* _Your goal_: When you reach the entries, transcribe each one exactly.
Start of Dataset extract
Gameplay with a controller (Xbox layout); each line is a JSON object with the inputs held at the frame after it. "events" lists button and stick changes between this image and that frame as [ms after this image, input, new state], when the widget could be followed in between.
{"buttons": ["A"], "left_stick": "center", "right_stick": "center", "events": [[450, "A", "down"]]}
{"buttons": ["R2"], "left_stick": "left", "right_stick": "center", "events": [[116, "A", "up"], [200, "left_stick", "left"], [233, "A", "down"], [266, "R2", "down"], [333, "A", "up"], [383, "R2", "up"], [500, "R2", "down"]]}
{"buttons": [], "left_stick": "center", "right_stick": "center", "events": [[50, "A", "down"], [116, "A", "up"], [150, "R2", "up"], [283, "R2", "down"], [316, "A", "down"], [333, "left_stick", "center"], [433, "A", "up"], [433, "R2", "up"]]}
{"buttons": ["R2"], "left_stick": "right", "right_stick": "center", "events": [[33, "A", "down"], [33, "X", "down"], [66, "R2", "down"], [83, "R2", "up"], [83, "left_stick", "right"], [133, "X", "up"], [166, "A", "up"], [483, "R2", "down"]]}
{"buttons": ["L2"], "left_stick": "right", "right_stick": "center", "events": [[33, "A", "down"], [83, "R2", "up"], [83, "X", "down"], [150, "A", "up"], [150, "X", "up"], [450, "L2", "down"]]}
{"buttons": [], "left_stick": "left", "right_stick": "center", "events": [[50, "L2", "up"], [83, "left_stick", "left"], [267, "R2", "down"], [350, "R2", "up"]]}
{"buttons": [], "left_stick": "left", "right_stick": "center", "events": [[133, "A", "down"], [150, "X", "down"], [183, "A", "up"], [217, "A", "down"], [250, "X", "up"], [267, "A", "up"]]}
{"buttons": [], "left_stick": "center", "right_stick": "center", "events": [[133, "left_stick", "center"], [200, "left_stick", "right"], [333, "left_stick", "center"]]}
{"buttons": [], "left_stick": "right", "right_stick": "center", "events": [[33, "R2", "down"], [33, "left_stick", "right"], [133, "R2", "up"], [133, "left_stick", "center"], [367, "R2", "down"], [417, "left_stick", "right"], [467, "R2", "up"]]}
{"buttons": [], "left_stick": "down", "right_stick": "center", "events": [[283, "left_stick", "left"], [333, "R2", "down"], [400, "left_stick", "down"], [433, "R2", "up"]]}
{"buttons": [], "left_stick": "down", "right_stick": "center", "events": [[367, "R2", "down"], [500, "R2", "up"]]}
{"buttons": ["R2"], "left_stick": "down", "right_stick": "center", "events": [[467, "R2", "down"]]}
End of Dataset extract
* _Expected output_:
Gameplay with a controller (Xbox layout); each line is a JSON object with the inputs held at the frame after it. "events" lists button and stick changes between this image and that frame as [ms after this image, input, new state], when the widget could be followed in between.
{"buttons": ["A"], "left_stick": "center", "right_stick": "center", "events": [[450, "A", "down"]]}
{"buttons": ["R2"], "left_stick": "left", "right_stick": "center", "events": [[116, "A", "up"], [200, "left_stick", "left"], [233, "A", "down"], [266, "R2", "down"], [333, "A", "up"], [383, "R2", "up"], [500, "R2", "down"]]}
{"buttons": [], "left_stick": "center", "right_stick": "center", "events": [[50, "A", "down"], [116, "A", "up"], [150, "R2", "up"], [283, "R2", "down"], [316, "A", "down"], [333, "left_stick", "center"], [433, "A", "up"], [433, "R2", "up"]]}
{"buttons": ["R2"], "left_stick": "right", "right_stick": "center", "events": [[33, "A", "down"], [33, "X", "down"], [66, "R2", "down"], [83, "R2", "up"], [83, "left_stick", "right"], [133, "X", "up"], [166, "A", "up"], [483, "R2", "down"]]}
{"buttons": ["L2"], "left_stick": "right", "right_stick": "center", "events": [[33, "A", "down"], [83, "R2", "up"], [83, "X", "down"], [150, "A", "up"], [150, "X", "up"], [450, "L2", "down"]]}
{"buttons": [], "left_stick": "left", "right_stick": "center", "events": [[50, "L2", "up"], [83, "left_stick", "left"], [267, "R2", "down"], [350, "R2", "up"]]}
{"buttons": [], "left_stick": "left", "right_stick": "center", "events": [[133, "A", "down"], [150, "X", "down"], [183, "A", "up"], [217, "A", "down"], [250, "X", "up"], [267, "A", "up"]]}
{"buttons": [], "left_stick": "center", "right_stick": "center", "events": [[133, "left_stick", "center"], [200, "left_stick", "right"], [333, "left_stick", "center"]]}
{"buttons": [], "left_stick": "right", "right_stick": "center", "events": [[33, "R2", "down"], [33, "left_stick", "right"], [133, "R2", "up"], [133, "left_stick", "center"], [367, "R2", "down"], [417, "left_stick", "right"], [467, "R2", "up"]]}
{"buttons": [], "left_stick": "down", "right_stick": "center", "events": [[283, "left_stick", "left"], [333, "R2", "down"], [400, "left_stick", "down"], [433, "R2", "up"]]}
{"buttons": [], "left_stick": "down", "right_stick": "center", "events": [[367, "R2", "down"], [500, "R2", "up"]]}
{"buttons": ["R2"], "left_stick": "down", "right_stick": "center", "events": [[467, "R2", "down"]]}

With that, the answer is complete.